The following is ripped directly from http://www.mmo-champion.com/
Trojan succesfully hacks Authenticator Protected Accounts
A new virus spawned on the internet a few days ago and seems to be the first trojan capable of hacking a WoW account protected by an Authenticator. It was confirmed by Blizzard a few hours ago.
Quote from: Kropacius (Source)After looking into this, it has been escalated, but it is a Man in the Middle attack.
This is still perpetrated by key loggers, and no method is always 100% secure.
Basically, what the virus does is fairly simple after you’re infected :
•The next time you log in World of Warcraft, the game asks for your Authenticator code.
•The virus intercepts it, send it to another server, and sends a wrong one to Blizzard = You get an error.
•The people behind the virus now have a few seconds/minutes to use the “real” code while it’s valid to change your password / empty your account / guild bank.
How to check if you’re infected
Just search for a file named “emcor.dll” on your computer, it is most likely located in “C:\Users\(Your user name)\AppData\Temp” but I suggest that you check everything just to be sure. If you do find the file, delete it and make sure you update your anti-virus to prevent any further problem.

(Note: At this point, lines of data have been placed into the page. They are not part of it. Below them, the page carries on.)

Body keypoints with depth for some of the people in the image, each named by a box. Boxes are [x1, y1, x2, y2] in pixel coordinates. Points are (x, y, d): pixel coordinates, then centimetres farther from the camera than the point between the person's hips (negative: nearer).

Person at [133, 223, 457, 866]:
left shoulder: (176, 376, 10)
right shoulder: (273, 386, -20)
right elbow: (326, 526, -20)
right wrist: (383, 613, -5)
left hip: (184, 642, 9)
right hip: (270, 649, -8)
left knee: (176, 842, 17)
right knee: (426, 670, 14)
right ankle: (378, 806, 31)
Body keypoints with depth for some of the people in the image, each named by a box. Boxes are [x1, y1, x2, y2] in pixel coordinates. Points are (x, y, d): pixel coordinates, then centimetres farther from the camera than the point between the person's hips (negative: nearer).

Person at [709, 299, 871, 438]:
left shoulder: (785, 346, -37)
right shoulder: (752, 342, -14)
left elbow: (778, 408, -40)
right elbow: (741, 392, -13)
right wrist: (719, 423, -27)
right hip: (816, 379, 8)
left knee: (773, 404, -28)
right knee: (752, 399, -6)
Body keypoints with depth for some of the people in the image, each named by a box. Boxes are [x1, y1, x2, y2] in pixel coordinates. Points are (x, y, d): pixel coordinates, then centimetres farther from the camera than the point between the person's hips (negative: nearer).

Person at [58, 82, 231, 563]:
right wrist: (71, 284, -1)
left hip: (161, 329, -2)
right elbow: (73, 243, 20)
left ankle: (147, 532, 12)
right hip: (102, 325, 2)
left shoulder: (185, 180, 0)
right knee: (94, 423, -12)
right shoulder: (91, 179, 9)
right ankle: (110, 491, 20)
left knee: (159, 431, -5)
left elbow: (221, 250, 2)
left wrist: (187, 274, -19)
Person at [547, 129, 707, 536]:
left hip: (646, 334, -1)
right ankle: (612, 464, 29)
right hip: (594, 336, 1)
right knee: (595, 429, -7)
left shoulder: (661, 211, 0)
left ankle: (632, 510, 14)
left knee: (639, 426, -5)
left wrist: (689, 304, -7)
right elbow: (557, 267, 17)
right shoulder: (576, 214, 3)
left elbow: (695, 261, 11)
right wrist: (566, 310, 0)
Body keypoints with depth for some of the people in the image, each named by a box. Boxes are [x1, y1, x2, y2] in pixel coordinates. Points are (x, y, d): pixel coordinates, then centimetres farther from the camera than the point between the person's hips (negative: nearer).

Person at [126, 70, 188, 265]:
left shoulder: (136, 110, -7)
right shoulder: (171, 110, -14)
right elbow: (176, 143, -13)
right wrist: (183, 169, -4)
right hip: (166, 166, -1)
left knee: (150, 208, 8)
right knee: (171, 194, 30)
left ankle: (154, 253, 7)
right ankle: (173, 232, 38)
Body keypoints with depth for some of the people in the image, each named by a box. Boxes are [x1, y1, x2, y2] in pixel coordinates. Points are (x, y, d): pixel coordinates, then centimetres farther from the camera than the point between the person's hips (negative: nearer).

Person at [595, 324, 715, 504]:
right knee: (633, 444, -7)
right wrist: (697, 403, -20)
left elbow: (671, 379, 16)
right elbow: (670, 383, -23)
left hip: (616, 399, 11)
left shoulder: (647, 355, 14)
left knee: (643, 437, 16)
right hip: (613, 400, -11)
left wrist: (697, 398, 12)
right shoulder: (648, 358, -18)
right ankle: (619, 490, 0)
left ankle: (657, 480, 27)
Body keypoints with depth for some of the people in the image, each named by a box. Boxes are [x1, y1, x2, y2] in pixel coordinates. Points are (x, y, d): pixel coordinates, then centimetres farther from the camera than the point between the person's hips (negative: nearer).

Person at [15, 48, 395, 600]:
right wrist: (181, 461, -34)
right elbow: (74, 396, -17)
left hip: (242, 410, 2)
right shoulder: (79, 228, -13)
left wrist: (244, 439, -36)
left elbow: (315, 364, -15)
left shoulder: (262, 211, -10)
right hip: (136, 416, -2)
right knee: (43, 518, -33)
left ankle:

To be honest, if you found this file your account is probably already compromised.
What does it mean exactly?
•Yes, you can get hacked even if you have an authenticator, the chances are MUCH lower but you’re not invulnerable.
•It definitely isn’t an excuse to not have an authenticator. We’re talking about a single virus here and the authenticator will save your ass 99% of the time.
•Get a decent anti-virus, buy an authenticator, you’ll be safe.